### Task objective
Bring together copies of the lines in the data below that contain the word "read".
(Entries shown)
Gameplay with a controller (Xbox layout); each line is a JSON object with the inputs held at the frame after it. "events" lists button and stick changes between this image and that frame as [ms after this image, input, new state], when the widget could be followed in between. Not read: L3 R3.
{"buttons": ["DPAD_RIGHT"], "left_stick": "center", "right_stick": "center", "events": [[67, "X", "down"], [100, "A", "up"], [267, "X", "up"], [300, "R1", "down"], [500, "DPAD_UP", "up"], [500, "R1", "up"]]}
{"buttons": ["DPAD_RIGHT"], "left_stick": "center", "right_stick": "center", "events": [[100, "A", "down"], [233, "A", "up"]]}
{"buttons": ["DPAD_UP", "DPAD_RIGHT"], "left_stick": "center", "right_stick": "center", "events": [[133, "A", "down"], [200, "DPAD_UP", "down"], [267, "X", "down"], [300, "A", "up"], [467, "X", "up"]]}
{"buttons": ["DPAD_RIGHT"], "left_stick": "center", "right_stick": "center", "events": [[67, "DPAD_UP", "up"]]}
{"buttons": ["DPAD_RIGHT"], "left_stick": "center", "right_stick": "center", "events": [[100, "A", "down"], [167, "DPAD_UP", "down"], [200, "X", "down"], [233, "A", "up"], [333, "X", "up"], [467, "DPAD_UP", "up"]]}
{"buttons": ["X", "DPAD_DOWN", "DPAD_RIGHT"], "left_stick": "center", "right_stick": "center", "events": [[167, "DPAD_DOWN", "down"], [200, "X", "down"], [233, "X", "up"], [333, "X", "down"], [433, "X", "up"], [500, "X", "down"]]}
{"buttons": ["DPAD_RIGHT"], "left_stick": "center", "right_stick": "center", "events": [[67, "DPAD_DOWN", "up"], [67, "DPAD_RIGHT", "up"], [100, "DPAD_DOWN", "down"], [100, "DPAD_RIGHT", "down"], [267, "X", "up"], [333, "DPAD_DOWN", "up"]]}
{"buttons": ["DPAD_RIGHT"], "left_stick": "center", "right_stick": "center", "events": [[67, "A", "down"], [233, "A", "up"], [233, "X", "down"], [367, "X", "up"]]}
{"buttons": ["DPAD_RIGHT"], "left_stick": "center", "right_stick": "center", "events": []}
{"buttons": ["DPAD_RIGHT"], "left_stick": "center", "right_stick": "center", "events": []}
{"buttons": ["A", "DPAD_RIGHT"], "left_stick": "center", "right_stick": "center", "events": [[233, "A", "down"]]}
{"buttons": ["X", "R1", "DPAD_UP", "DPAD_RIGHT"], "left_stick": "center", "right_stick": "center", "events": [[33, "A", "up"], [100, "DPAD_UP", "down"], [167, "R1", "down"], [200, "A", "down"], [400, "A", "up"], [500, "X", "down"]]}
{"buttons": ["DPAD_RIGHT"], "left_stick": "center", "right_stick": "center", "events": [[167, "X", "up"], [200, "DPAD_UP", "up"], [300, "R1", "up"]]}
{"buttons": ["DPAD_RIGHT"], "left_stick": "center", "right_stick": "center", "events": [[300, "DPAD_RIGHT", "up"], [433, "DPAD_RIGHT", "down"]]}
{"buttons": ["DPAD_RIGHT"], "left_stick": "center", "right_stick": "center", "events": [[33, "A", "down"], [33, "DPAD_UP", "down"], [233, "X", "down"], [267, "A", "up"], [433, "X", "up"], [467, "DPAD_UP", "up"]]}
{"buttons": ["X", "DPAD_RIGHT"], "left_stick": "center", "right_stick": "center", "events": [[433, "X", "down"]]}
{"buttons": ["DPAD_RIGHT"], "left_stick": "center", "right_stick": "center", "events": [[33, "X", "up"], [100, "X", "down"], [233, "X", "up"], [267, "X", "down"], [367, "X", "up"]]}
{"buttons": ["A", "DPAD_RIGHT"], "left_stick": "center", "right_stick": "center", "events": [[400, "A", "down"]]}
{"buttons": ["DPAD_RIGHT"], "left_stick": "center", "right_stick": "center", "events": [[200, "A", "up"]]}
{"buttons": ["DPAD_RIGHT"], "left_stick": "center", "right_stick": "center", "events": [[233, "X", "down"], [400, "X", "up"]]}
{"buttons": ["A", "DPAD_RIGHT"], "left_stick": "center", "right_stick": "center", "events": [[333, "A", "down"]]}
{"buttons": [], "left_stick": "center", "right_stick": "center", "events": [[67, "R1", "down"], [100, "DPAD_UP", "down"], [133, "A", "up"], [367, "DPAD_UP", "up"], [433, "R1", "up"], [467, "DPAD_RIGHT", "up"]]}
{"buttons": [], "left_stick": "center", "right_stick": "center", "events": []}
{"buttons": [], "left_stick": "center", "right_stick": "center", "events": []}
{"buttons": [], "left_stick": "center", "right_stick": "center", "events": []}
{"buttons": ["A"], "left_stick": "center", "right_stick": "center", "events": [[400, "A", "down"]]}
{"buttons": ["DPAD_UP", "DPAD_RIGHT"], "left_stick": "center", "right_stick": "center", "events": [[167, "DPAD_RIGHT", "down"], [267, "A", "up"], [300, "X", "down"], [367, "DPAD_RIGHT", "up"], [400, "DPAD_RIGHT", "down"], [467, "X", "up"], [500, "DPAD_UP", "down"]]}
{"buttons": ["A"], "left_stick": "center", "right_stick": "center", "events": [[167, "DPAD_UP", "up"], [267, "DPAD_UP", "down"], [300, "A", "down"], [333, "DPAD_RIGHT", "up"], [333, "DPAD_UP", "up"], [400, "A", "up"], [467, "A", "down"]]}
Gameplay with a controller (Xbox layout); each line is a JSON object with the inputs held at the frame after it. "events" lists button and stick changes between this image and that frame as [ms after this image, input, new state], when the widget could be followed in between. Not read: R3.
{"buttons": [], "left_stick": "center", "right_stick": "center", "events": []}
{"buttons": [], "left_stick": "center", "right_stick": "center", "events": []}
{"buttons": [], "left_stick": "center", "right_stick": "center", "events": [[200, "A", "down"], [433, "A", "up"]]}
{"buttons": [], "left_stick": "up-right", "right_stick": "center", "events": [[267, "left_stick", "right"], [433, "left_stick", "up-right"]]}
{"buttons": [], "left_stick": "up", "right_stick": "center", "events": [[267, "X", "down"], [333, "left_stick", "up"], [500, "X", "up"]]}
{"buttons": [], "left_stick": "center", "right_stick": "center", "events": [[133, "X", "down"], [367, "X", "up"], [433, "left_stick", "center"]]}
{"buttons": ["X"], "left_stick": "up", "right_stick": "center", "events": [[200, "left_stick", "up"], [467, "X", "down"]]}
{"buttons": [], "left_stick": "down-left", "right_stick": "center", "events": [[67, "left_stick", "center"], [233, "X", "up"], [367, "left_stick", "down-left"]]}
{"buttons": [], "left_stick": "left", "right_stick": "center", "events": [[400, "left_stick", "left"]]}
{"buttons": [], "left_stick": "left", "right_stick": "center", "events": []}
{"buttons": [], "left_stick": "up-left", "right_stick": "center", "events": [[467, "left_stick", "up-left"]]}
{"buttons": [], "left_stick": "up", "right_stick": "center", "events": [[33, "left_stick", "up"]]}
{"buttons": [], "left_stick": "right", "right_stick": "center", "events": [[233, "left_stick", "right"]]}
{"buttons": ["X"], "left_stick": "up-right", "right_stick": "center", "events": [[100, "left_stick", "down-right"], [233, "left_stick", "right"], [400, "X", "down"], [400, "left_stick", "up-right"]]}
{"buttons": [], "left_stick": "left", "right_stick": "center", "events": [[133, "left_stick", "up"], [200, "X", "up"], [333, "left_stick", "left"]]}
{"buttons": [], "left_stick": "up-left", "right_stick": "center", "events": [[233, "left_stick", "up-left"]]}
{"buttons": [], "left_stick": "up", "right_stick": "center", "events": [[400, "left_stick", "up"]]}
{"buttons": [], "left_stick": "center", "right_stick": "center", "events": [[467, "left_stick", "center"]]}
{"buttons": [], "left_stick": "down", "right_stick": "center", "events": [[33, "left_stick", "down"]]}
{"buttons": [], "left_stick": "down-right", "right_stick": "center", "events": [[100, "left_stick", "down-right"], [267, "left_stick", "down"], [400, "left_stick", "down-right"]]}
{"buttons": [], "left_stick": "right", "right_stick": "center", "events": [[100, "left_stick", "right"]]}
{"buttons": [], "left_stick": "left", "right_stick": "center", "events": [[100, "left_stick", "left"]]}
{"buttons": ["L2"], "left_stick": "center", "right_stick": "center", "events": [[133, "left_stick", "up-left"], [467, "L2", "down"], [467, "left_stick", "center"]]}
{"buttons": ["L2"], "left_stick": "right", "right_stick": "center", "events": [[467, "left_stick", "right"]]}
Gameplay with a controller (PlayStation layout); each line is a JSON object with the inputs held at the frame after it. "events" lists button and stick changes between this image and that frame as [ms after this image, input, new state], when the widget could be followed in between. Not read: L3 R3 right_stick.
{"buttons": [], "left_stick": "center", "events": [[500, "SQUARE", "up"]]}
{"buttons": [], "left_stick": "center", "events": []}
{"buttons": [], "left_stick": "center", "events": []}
(End Entries shown)
### Output for this task
Gameplay with a controller (Xbox layout); each line is a JSON object with the inputs held at the frame after it. "events" lists button and stick changes between this image and that frame as [ms after this image, input, new state], when the widget could be followed in between. Not read: L3 R3.
Gameplay with a controller (Xbox layout); each line is a JSON object with the inputs held at the frame after it. "events" lists button and stick changes between this image and that frame as [ms after this image, input, new state], when the widget could be followed in between. Not read: R3.
Gameplay with a controller (PlayStation layout); each line is a JSON object with the inputs held at the frame after it. "events" lists button and stick changes between this image and that frame as [ms after this image, input, new state], when the widget could be followed in between. Not read: L3 R3 right_stick.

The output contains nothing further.